My friend G who we last encountered while buying a top here, is moving. Well actually she’s just moving 2 blocks away, so it isn’t anything drastic, but to me it means lugging infinite number of boxes and trash bags full of stuff to her new house. “The new house is terrible, cobwebs and all” G said. Apparently, the harami landlady had refused to clean it before handing it over, but G, clever that she is managed to shave off 50$ on her first month’s rent as a compensation for cleaning it herself. Enter yours truly. So on a lazy Thursday afternoon, G and me, went to her new house which she hated. The house was nondescript enough like so many others, old and lived-in. One step into the house and my jaw dropped open. Where G saw cobwebs, untidiness and blasphemy; (she must worship Poirot secretly, I have concluded) I saw heaven.
Every square inch of the house was piled with books. Tottering towers of Enid Blytons, carelessly discarded boxes labeled Shelley, Hemmingway and Frost.
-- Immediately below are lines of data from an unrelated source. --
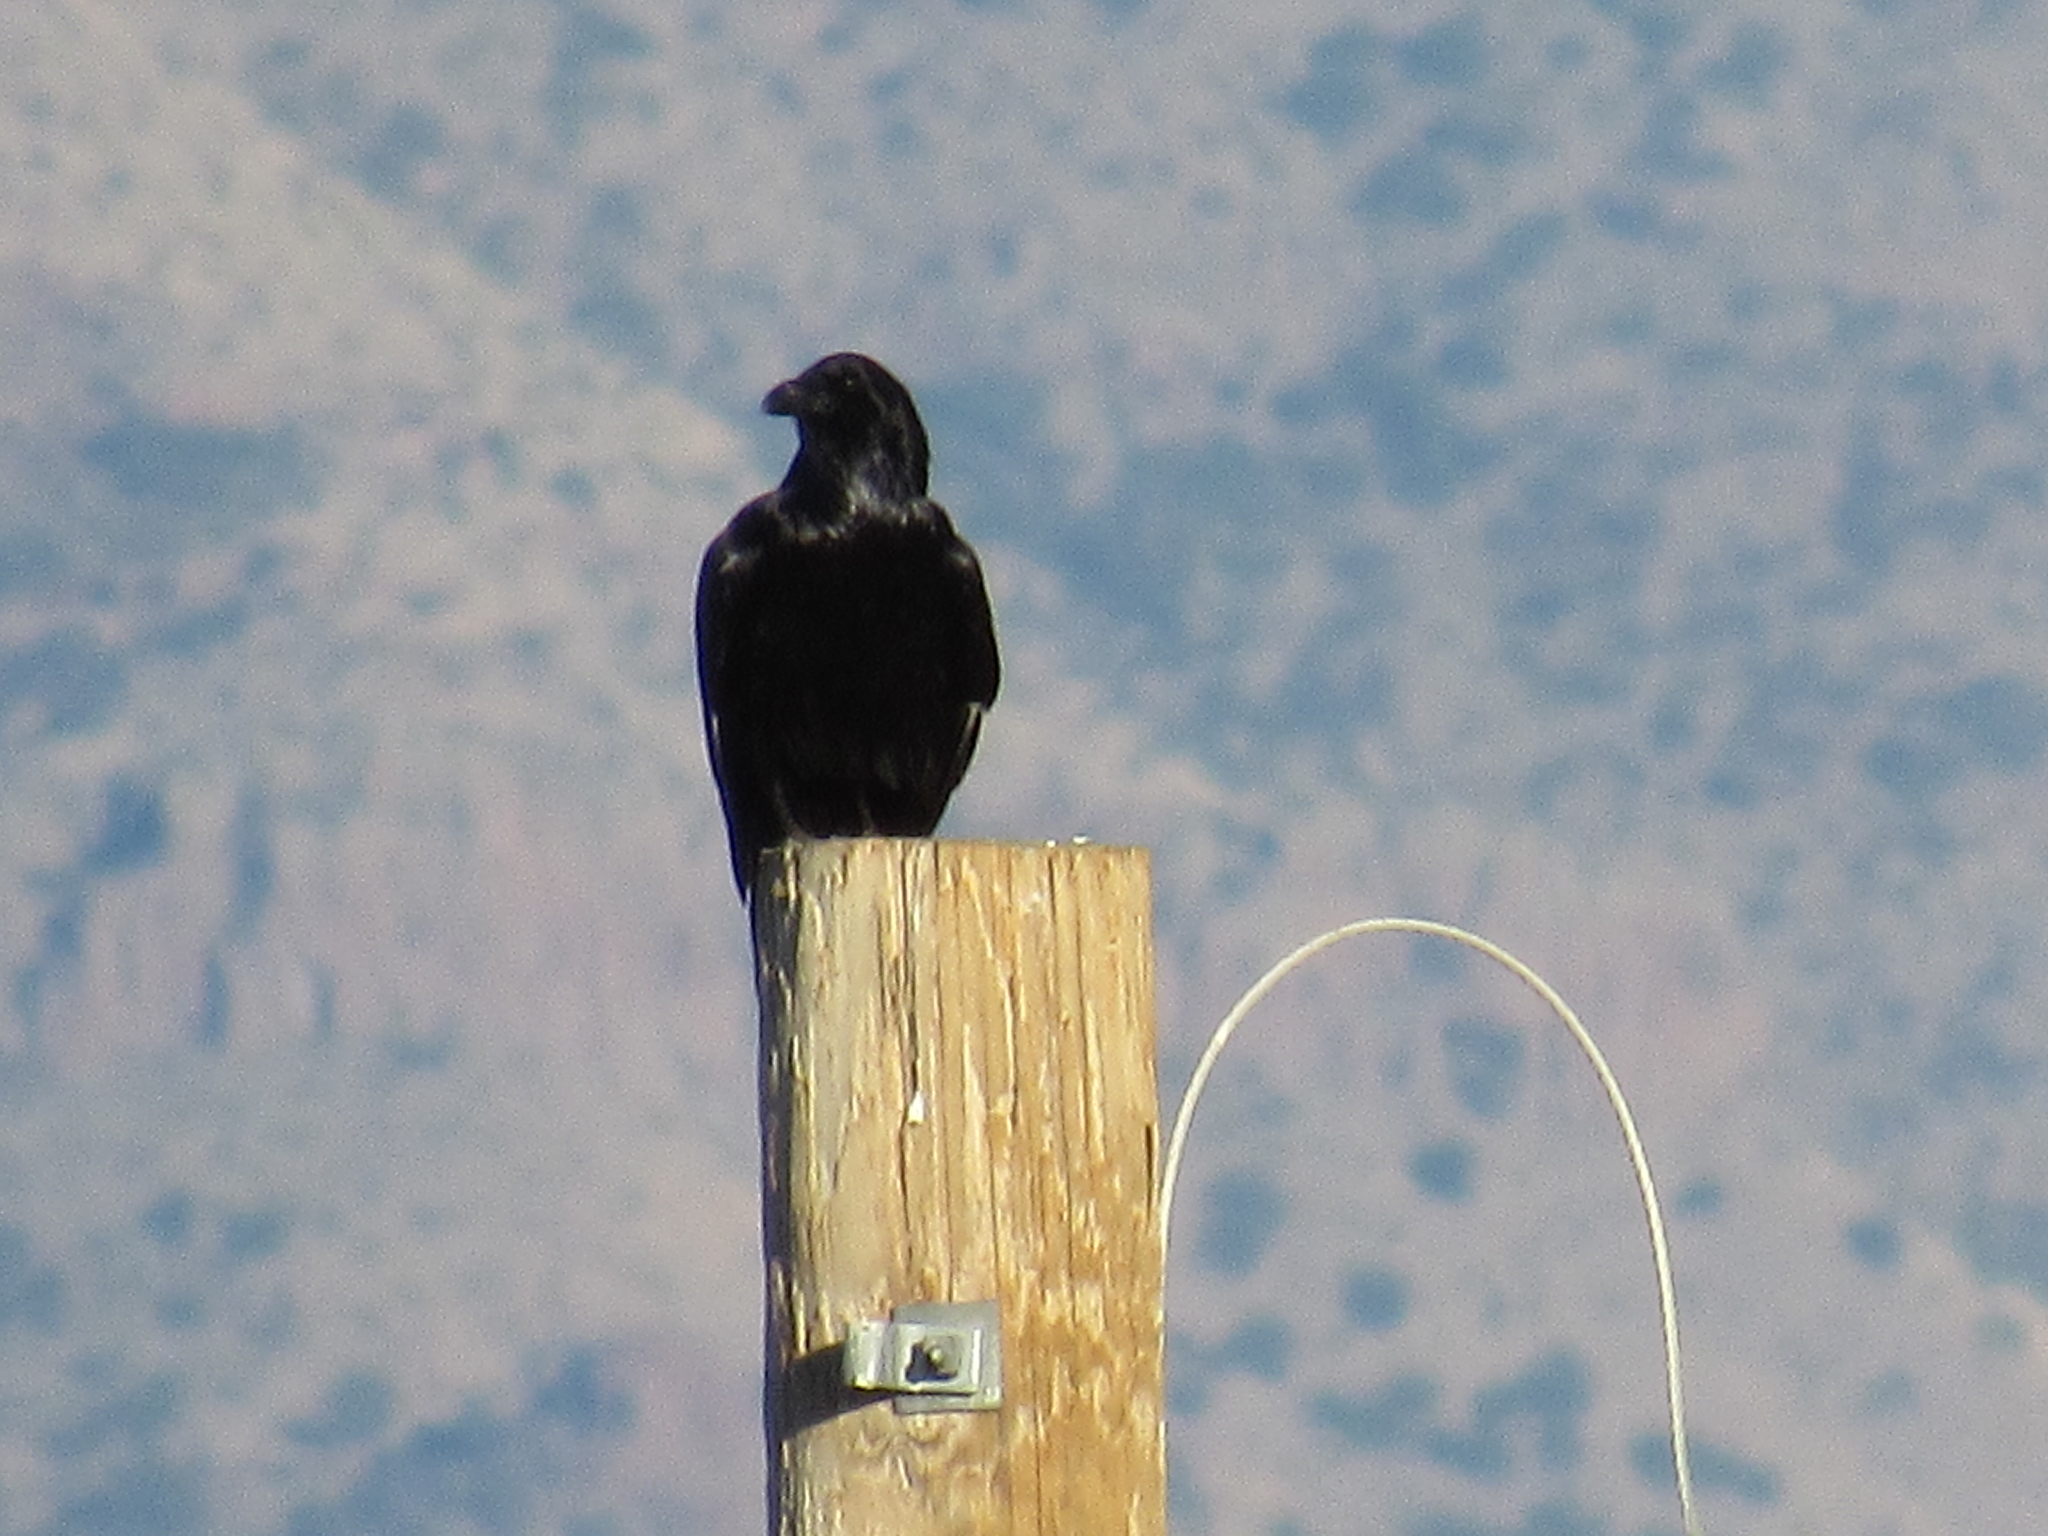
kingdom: Animalia
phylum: Chordata
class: Aves
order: Passeriformes
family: Corvidae
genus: Corvus
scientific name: Corvus corax
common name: Common raven
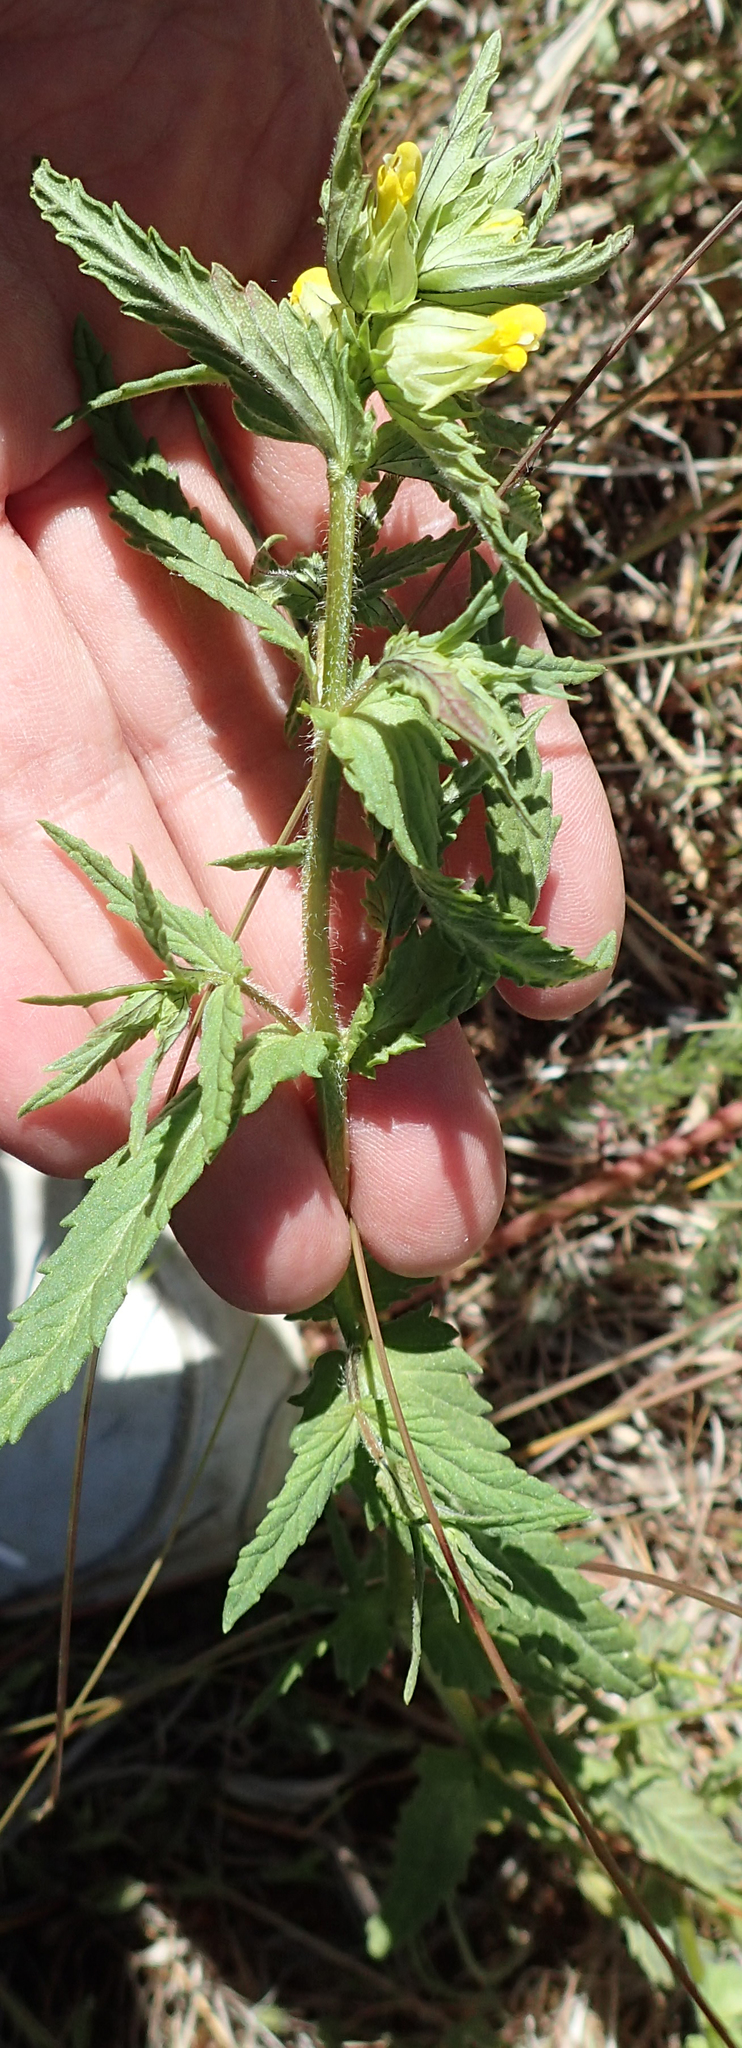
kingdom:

A shelf on the farthest wall held bound volumes; Tolkien’s complete works including the history of middle earth. I was salivating. While G muttered and devised devious plans to fool her roommates and grab the prettiest room for herself, I quietly poked around.
Flying off a small tangent here I am a complete sucker for books. A dodo if you will. And the one thing I like apart from reading is browsing in bookshops. A thrill just in seeing books, reading the back-cover, leafing through pages lazily (a thrill compounded by the emptiness of my wallet). One of life’s greatest pleasures, this. Tucked away in a leafy by lane in the heart of Mumbai, The Strand had piles and piles of books. Books were squeezed into crevices and lay carelessly on every surface. Exactly my idea of a bookshop; unlike crossword which I find sterile and impersonal. One of my primary reasons for hating Mumbai is the dearth of books there, which kind of makes me want to live in Bangalore (Gangaram's) or Chennai (plenty of places, all on leafy lanes!), book paradises. Also some moronic politician conspired to remove the second hand book selling people off the pavements at Flora fountain, making my life much sadder, and thereby ensuring that I never vote for his party again (democracy rocks!).
The upper rooms held Christie and Doyle in a huge antique shelf. Another box possessed papers, essays of Bertrand Russell and Shaw. The closet held PG Wodehouse (I was in 7th heaven by then). G had resigned to de-cobwebbing the house herself, poor thing. Apparently I did not even turn a hair when she screamed on finding a large tarantula (supposedly). The icing on the never ending desert came when I found a bundle of National Geographic’s, in the attic; 1987 to 1995. I had a silly inane grin, which I just couldn’t wipe off. Santa does exist.
This week we are going to clean the basement. My excitement is unparalleled. I also wanted to explore the attic a little more peacefully. My life is like the parched desert, which finds a rainstorm in it. I shall resist the bad puns, and most of my other activities till G throws me out of her home. Till then Adios.